(Data to examine)
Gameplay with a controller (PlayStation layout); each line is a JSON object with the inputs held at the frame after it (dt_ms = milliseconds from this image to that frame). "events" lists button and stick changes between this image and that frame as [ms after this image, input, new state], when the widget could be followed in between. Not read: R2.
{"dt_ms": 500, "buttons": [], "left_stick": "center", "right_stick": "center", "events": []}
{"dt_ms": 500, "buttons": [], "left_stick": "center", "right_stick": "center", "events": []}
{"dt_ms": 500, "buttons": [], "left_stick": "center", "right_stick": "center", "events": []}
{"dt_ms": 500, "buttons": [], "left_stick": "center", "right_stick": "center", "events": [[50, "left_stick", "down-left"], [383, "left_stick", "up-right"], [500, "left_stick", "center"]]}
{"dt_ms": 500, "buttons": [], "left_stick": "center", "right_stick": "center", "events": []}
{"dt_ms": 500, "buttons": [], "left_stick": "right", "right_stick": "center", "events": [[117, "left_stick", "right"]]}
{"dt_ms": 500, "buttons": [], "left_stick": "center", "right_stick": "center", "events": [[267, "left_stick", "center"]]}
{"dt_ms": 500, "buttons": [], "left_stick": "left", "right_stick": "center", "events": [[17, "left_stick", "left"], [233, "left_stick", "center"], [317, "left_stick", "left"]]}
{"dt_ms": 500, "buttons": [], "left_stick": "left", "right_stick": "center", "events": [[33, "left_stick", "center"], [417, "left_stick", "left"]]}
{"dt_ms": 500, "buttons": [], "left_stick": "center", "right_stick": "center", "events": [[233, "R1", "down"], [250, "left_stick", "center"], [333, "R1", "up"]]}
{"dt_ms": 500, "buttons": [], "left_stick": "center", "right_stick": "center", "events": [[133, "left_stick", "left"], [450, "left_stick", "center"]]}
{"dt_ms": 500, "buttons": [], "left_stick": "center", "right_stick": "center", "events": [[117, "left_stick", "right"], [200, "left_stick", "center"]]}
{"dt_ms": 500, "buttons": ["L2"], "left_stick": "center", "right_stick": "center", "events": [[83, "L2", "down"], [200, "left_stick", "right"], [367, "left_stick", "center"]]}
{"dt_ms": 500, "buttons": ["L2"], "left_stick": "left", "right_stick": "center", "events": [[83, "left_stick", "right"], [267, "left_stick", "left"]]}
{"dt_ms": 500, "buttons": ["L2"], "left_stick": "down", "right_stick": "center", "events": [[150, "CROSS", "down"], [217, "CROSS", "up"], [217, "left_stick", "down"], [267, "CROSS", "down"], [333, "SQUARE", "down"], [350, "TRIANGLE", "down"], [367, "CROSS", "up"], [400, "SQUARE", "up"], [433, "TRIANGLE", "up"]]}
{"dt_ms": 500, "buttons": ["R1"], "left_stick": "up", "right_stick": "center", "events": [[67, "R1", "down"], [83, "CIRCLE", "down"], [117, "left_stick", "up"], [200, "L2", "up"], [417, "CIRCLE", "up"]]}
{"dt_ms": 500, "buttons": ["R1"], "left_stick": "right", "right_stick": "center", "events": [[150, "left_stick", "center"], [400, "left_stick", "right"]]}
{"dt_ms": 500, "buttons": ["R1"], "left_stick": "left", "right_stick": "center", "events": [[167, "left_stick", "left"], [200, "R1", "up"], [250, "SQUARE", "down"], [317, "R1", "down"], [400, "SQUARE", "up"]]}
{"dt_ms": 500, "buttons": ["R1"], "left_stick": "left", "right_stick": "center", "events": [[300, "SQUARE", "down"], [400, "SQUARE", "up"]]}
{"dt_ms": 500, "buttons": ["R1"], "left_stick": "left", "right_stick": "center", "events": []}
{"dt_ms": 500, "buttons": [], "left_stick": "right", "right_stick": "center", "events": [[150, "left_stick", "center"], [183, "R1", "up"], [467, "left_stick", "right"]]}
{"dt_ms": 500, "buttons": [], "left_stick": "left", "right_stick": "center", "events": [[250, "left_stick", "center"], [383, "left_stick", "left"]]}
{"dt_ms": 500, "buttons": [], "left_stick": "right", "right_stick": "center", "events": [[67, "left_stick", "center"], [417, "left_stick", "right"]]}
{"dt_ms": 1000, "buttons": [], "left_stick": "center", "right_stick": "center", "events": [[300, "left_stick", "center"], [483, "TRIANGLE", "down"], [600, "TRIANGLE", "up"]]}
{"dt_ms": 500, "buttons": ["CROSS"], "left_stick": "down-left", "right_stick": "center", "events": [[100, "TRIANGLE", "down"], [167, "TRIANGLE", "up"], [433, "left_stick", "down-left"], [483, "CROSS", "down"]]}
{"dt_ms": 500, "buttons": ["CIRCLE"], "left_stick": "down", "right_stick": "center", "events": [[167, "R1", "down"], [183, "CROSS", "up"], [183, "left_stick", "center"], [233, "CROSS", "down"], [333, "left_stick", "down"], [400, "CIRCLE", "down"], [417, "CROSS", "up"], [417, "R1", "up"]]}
(End Data to examine)
# Task statement
What lines above contain "CROSS"? Copy them out.

# Result of the task
{"dt_ms": 500, "buttons": ["L2"], "left_stick": "down", "right_stick": "center", "events": [[150, "CROSS", "down"], [217, "CROSS", "up"], [217, "left_stick", "down"], [267, "CROSS", "down"], [333, "SQUARE", "down"], [350, "TRIANGLE", "down"], [367, "CROSS", "up"], [400, "SQUARE", "up"], [433, "TRIANGLE", "up"]]}
{"dt_ms": 500, "buttons": ["CROSS"], "left_stick": "down-left", "right_stick": "center", "events": [[100, "TRIANGLE", "down"], [167, "TRIANGLE", "up"], [433, "left_stick", "down-left"], [483, "CROSS", "down"]]}
{"dt_ms": 500, "buttons": ["CIRCLE"], "left_stick": "down", "right_stick": "center", "events": [[167, "R1", "down"], [183, "CROSS", "up"], [183, "left_stick", "center"], [233, "CROSS", "down"], [333, "left_stick", "down"], [400, "CIRCLE", "down"], [417, "CROSS", "up"], [417, "R1", "up"]]}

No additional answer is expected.